Material provided.
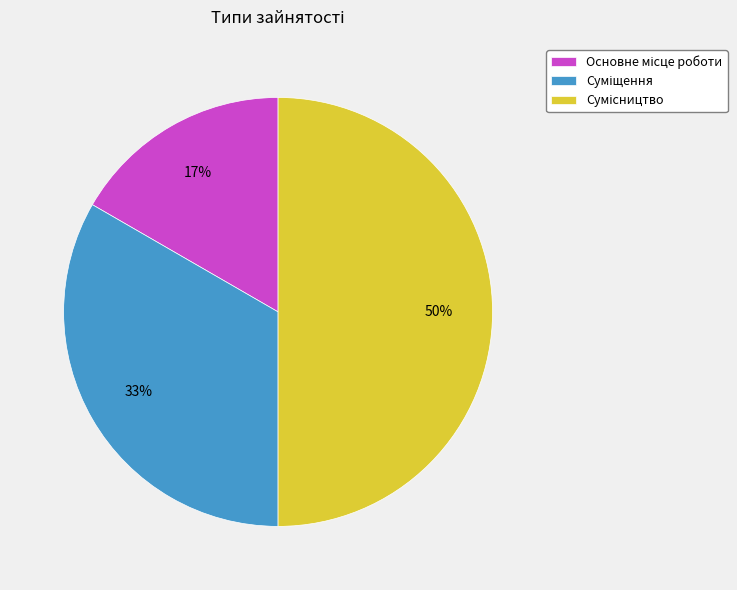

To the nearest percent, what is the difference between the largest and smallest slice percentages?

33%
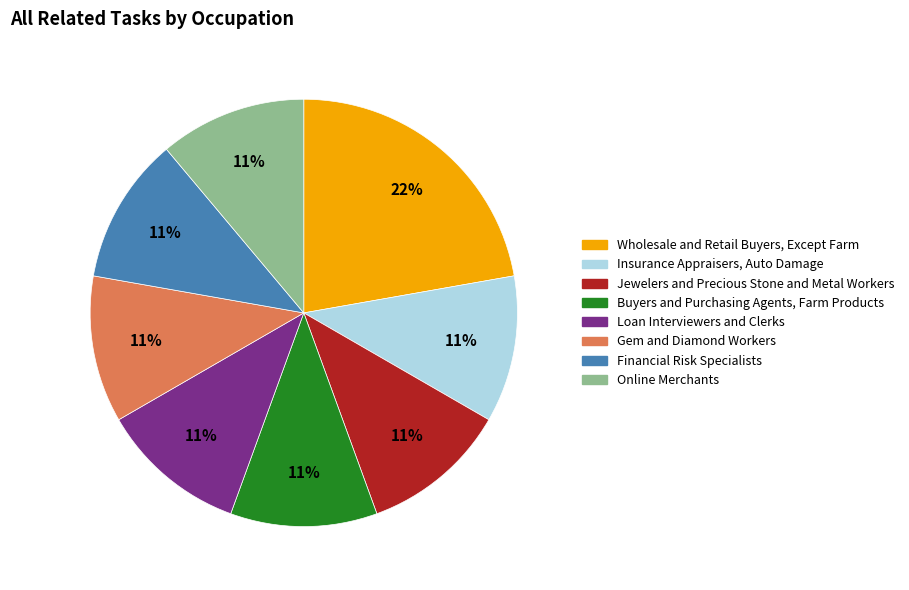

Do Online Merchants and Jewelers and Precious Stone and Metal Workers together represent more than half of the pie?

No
* * *
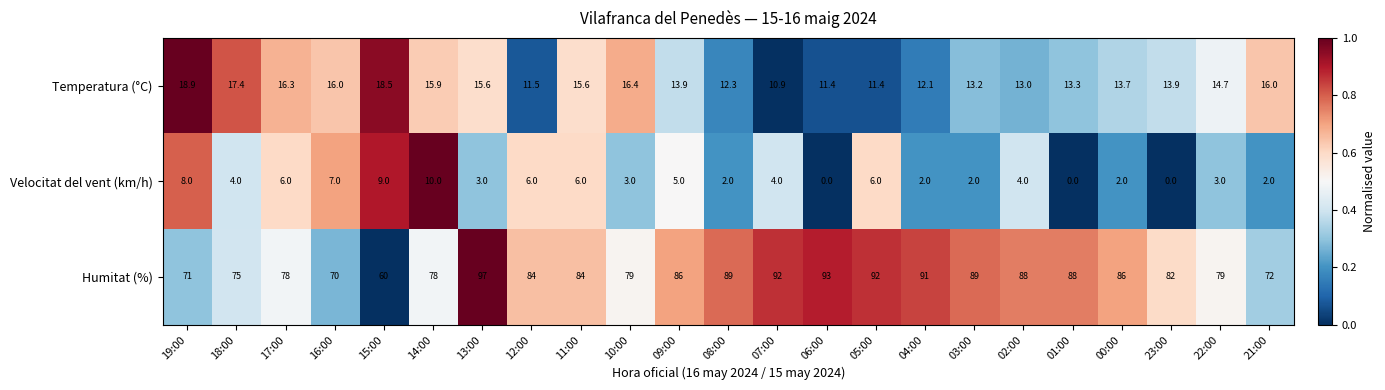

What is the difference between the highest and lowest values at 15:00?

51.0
---
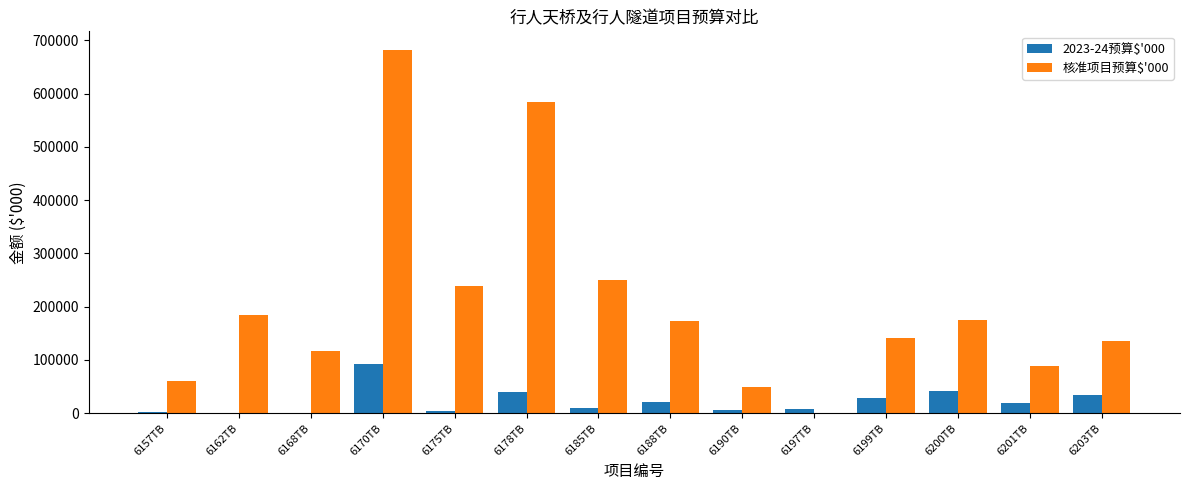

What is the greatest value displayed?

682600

What to work on. Please rewrite the data above, everything from the line containing "To the nearest" down to the line containing "Do Online Merchants", replacing "slice" with "wedge" and changing nothing else. Omit the pictures.

Task response.
To the nearest percent, what is the difference between the largest and smallest wedge percentages?

33%

Do Online Merchants and Jewelers and Precious Stone and Metal Workers together represent more than half of the pie?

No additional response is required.